On a related note, is less more? That depends on your perfume. Some have such strong sillage (scent trail) you can smell them hours after their wearer departs. (Face it, you’ll always know if a colleague’s wearing Giorgio.) Other scents, especially the citrus and light florals, are more fleeting. Start with less and see how you get on. You can always re-spray later in the day.

Where should you wear scent? I grew up adhering to the maxim – some attribute it to Coco Chanel, other to Cosmo – that said a woman should apply perfume on those areas where she’d like to be kissed. When I asked perfume guru Luca Turin if that notion held water, he honked with laughter and crowed: “If that was true then I’d wear it on my ass!” But seriously folks. They say to apply perfume to pulse points (neck, wrists, inner elbows, behind the knees) because the blood’s closer to the surface and its heat helps release a perfume’s alchemy. I say put it wherever the hell you like. I love spritzing my hair because I get unexpected blasts whenever my shiny locks swing. I apply it to my inner wrists as a secret message to myself – I can check up on it as the day progresses. If you want to avoid skin entirely, put the perfume on your clothes. (I don’t mean a Febreeze-style dousing, just a dab’ll do ya.) Or saturate a cotton ball with scent and tuck it inside your bra.

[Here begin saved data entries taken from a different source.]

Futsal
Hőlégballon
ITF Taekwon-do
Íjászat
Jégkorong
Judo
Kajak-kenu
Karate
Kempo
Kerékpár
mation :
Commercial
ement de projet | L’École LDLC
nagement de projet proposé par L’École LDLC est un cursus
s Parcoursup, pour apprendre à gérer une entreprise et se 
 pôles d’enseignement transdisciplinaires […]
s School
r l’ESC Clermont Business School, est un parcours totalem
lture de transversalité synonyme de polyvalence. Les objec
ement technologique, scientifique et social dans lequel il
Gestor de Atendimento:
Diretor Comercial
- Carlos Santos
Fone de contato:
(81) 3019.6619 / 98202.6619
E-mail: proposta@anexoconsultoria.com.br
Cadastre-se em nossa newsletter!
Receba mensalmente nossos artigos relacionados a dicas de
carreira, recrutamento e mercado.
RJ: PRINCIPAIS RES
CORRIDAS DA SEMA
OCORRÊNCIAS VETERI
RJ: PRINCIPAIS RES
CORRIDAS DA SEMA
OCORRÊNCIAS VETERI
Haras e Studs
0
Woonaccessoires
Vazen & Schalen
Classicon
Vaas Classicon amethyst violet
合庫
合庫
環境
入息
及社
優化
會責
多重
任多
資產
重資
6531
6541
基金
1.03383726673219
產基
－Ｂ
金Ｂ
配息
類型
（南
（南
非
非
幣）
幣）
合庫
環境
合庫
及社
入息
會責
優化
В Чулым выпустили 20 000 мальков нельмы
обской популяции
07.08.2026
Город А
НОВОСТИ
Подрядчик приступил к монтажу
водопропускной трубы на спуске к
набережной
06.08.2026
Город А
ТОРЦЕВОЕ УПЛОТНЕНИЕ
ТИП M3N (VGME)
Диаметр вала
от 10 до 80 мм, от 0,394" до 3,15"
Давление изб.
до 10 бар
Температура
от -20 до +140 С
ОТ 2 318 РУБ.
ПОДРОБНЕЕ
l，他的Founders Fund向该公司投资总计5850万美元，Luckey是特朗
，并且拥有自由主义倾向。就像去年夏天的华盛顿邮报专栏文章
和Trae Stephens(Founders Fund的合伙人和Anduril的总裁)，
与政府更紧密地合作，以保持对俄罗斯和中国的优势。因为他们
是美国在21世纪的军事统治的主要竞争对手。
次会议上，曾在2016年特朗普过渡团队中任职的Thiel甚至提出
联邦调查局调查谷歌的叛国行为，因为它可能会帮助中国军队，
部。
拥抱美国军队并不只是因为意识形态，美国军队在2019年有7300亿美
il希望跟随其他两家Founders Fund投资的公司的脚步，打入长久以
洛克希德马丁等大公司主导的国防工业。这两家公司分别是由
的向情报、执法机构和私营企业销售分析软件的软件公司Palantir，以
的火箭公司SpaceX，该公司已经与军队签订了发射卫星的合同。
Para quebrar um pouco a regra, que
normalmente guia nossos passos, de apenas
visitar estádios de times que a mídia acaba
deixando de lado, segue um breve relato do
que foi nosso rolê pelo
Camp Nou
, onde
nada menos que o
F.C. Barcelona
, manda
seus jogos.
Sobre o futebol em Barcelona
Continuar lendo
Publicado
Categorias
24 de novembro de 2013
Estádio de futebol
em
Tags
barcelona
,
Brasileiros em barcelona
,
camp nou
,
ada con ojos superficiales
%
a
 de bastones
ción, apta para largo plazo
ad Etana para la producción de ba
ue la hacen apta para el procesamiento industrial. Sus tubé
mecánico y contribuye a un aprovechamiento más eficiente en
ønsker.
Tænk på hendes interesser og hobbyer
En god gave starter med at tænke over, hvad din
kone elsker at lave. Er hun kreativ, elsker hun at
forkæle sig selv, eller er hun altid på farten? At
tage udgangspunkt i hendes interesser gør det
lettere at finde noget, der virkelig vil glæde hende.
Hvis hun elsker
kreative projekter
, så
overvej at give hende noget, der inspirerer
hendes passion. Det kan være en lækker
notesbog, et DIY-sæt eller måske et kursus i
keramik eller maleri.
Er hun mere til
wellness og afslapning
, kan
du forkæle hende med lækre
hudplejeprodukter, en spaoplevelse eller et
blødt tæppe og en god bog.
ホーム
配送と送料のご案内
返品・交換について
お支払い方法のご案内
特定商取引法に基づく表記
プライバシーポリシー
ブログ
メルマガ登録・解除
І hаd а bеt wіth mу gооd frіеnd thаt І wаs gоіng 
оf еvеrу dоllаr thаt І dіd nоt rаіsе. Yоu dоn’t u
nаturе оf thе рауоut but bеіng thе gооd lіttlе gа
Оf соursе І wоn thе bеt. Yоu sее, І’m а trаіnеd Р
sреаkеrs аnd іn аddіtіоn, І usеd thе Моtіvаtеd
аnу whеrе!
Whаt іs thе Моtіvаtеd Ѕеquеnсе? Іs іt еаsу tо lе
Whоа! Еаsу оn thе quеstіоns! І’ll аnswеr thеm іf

Go pansexual by ignoring sex distinctions. Many a floral smells amazing on men, and the world is full of so-called male colognes that I, personally, will never stop wearing, such as Givenchy’s stonkingly beautiful Insensé (mysteriously unavailable in the UK). Whenever I wear it I earn compliments, not cat-calls accusing me of gender dysmorphia.

Embrace samples. One of my favourite websites is LuckyScent.com, an LA-based retailer that also sells sample vials of their vast selection, at reasonable prices (though there’s the VAT man to consider on this end). London’s Les Scenteurs allows customers a couple of free samples per visit. Other manufacturers, such as Ormonde Jayne, sell sanely priced sample boxes containing all their fragrances. They’re not alone in this practice, so do a bit of online hunting and gathering. It’s a great way to spend time getting to know the range and deciding what’s right for you. The money you spend is actually a saving, because you won’t wind up with an expensive bottle of Eau My God That Stinks.

Perfume can discolour pearls. Keep them well apart.

Many say scent lasts longer if applied to moisturised skin – though you want to be sure to choose a moisturiser that’s unscented. I read that putting perfume on top of a dab of petroleum jelly (ie Vaseline) helps prolong scent, so I tried it – and what do you know, it’s true.